For business owners in Texas, divorce may be a particularly costly proposition. Beyond the immediate financial effects, entrepreneurs may face specific problems with the division or ongoing viability of their companies after a marital split. Because the repercussions can be severe, many business owners may want to develop a plan to help prevent the most serious consequences from befalling their businesses in the event of divorce. Indeed, many investors or other business partners may insist on divorce planning as part of taking an equity stake.
Business owners may be particularly well-placed to consider a prenuptial agreement or postnuptial contract. These agreements can reflect specific decisions about the future of the business in case of a divorce. Because entering into a “prenup” or “postnup” is a negotiation, both parties’ interests should be represented. Indeed, in an effort to protect those interests, each party should be represented by legal counsel. These kinds of agreement may contain a number of provisions. For example, the agreement might spell out that the business is the separate property of the party who established it, especially if it was launched prior to the marriage.

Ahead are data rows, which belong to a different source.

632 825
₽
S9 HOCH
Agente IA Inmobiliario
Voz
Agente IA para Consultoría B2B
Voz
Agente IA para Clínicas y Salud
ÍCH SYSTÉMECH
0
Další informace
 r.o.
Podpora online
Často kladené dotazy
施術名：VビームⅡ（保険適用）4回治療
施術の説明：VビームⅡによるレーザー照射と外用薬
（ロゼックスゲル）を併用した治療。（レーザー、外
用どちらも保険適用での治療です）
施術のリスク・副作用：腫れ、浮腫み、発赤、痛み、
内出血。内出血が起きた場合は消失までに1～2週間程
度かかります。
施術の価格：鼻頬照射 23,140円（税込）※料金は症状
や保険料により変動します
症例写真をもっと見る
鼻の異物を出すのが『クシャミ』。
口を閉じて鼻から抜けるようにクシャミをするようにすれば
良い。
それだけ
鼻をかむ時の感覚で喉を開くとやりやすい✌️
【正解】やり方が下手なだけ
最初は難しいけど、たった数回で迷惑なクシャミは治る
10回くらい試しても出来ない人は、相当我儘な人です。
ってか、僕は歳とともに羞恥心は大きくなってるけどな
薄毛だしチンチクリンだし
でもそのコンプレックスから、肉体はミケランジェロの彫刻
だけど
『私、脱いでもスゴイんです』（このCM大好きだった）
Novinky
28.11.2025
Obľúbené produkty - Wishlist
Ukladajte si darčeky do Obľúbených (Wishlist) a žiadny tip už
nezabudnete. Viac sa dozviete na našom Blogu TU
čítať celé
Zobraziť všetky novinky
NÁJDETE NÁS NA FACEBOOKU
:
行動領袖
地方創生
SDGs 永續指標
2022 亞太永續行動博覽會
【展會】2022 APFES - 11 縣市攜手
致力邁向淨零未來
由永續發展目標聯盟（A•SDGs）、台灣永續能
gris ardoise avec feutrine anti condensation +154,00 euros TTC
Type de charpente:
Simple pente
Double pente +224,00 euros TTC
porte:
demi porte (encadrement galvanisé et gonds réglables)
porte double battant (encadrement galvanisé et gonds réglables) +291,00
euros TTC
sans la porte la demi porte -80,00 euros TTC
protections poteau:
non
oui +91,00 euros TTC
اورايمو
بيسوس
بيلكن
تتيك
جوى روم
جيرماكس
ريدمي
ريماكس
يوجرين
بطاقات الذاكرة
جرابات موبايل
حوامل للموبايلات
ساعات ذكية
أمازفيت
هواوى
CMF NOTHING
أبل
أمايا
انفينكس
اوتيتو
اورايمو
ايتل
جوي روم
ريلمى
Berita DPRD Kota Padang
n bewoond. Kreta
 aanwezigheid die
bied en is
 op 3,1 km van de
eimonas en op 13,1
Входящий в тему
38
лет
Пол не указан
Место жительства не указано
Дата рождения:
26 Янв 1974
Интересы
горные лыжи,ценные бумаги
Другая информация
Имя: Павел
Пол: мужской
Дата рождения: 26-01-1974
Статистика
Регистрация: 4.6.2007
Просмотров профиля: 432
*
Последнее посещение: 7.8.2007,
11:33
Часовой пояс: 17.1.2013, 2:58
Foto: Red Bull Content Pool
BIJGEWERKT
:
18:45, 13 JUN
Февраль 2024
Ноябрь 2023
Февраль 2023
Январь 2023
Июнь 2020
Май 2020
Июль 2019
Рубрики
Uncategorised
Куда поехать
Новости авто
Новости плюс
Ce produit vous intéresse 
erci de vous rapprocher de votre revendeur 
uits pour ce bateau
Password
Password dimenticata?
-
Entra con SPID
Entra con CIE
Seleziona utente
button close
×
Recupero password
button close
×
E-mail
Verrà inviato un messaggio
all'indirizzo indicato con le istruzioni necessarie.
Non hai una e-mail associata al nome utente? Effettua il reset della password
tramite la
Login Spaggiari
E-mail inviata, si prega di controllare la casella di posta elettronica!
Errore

Increases in the value of the business over the period of the marriage can be handled differently. The spouse may have a specific percentage interest in these increases, but the agreement could also specify that the division should take place through cash and other items rather than by dividing the business. When both spouses are partners in the company, the agreement could specify which person should buy out the other after a split.
Business owners considering divorce have additional considerations to protect their enterprises. A family law attorney can advise a divorcing spouse and work to achieve a fair settlement on issues such as property division and spousal support.